### Instruções do exercício:
Troque "wrist" por "hand" no trecho do material que vai da linha com "left shoulder: (371, 146, -13)" até a linha com "right elbow: (488, 224, 21)", inclusive, e reproduza apenas essas linhas, sem nenhuma outra alteração.
════════════════════
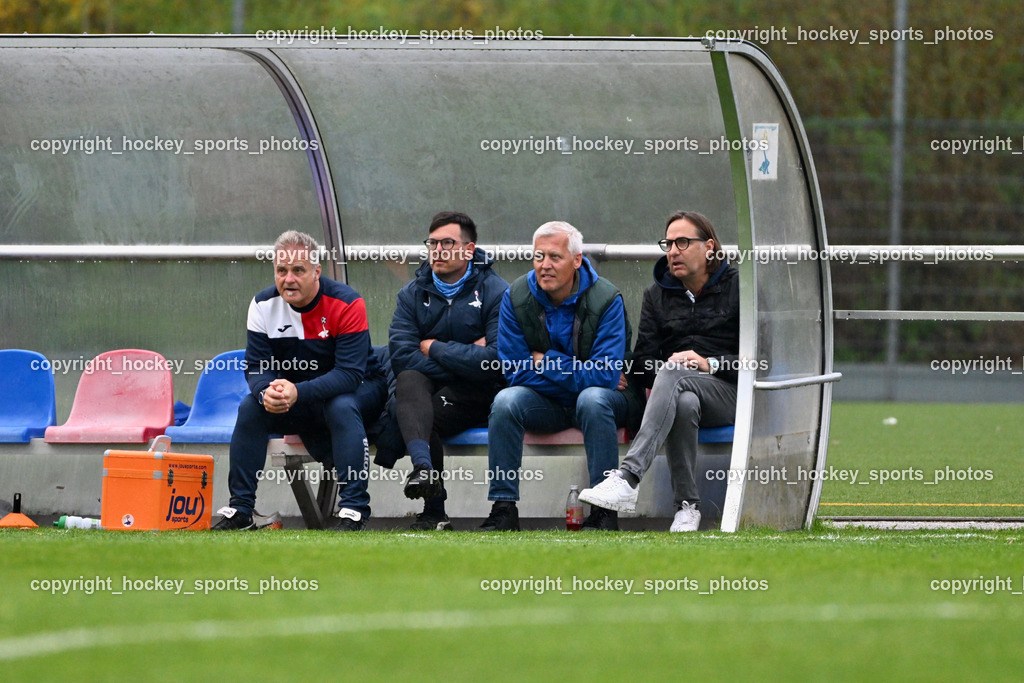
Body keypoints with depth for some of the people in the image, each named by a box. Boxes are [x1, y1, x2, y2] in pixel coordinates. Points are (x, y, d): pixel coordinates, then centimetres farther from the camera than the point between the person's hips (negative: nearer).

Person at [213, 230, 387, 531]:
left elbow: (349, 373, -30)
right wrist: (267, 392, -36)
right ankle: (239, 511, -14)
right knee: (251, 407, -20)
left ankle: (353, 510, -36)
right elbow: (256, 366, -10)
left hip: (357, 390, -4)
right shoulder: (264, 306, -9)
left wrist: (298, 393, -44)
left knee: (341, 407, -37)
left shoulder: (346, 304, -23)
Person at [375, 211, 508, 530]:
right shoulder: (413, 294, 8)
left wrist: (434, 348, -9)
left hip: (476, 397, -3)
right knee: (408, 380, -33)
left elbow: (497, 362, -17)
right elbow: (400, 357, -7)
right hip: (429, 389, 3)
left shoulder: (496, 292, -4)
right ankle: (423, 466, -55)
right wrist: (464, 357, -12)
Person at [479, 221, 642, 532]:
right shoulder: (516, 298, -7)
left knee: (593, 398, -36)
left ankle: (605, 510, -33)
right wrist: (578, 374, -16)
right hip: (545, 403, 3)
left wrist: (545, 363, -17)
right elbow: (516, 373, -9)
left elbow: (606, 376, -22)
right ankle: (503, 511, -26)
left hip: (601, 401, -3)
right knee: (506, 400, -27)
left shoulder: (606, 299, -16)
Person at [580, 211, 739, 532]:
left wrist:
════════════════════
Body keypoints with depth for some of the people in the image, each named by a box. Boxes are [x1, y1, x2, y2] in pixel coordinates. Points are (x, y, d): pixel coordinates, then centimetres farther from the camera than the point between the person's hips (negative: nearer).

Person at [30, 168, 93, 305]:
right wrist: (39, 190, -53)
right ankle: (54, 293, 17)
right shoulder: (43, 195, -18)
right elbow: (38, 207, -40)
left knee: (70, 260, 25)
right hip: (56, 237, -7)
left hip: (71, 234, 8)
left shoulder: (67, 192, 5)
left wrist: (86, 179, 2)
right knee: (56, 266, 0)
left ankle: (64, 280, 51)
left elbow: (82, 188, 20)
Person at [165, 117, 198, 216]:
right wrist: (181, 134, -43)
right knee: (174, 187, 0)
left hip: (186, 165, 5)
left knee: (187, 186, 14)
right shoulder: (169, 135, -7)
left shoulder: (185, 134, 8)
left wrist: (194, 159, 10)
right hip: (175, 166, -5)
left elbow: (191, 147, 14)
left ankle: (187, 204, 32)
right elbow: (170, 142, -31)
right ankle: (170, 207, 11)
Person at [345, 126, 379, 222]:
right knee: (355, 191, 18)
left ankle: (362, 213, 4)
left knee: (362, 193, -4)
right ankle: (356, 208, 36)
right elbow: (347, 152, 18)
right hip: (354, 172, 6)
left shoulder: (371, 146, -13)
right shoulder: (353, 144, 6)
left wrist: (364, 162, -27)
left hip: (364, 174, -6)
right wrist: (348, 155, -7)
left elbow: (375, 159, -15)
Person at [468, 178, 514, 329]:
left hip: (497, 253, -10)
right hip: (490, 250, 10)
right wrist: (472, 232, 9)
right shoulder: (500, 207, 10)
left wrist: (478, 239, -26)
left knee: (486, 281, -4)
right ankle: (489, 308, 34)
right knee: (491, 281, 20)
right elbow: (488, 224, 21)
════════════════════
### Solução:
left shoulder: (371, 146, -13)
right shoulder: (353, 144, 6)
left hand: (364, 162, -27)
left hip: (364, 174, -6)
right hand: (348, 155, -7)
left elbow: (375, 159, -15)
Person at [468, 178, 514, 329]:
left hip: (497, 253, -10)
right hip: (490, 250, 10)
right hand: (472, 232, 9)
right shoulder: (500, 207, 10)
left hand: (478, 239, -26)
left knee: (486, 281, -4)
right ankle: (489, 308, 34)
right knee: (491, 281, 20)
right elbow: (488, 224, 21)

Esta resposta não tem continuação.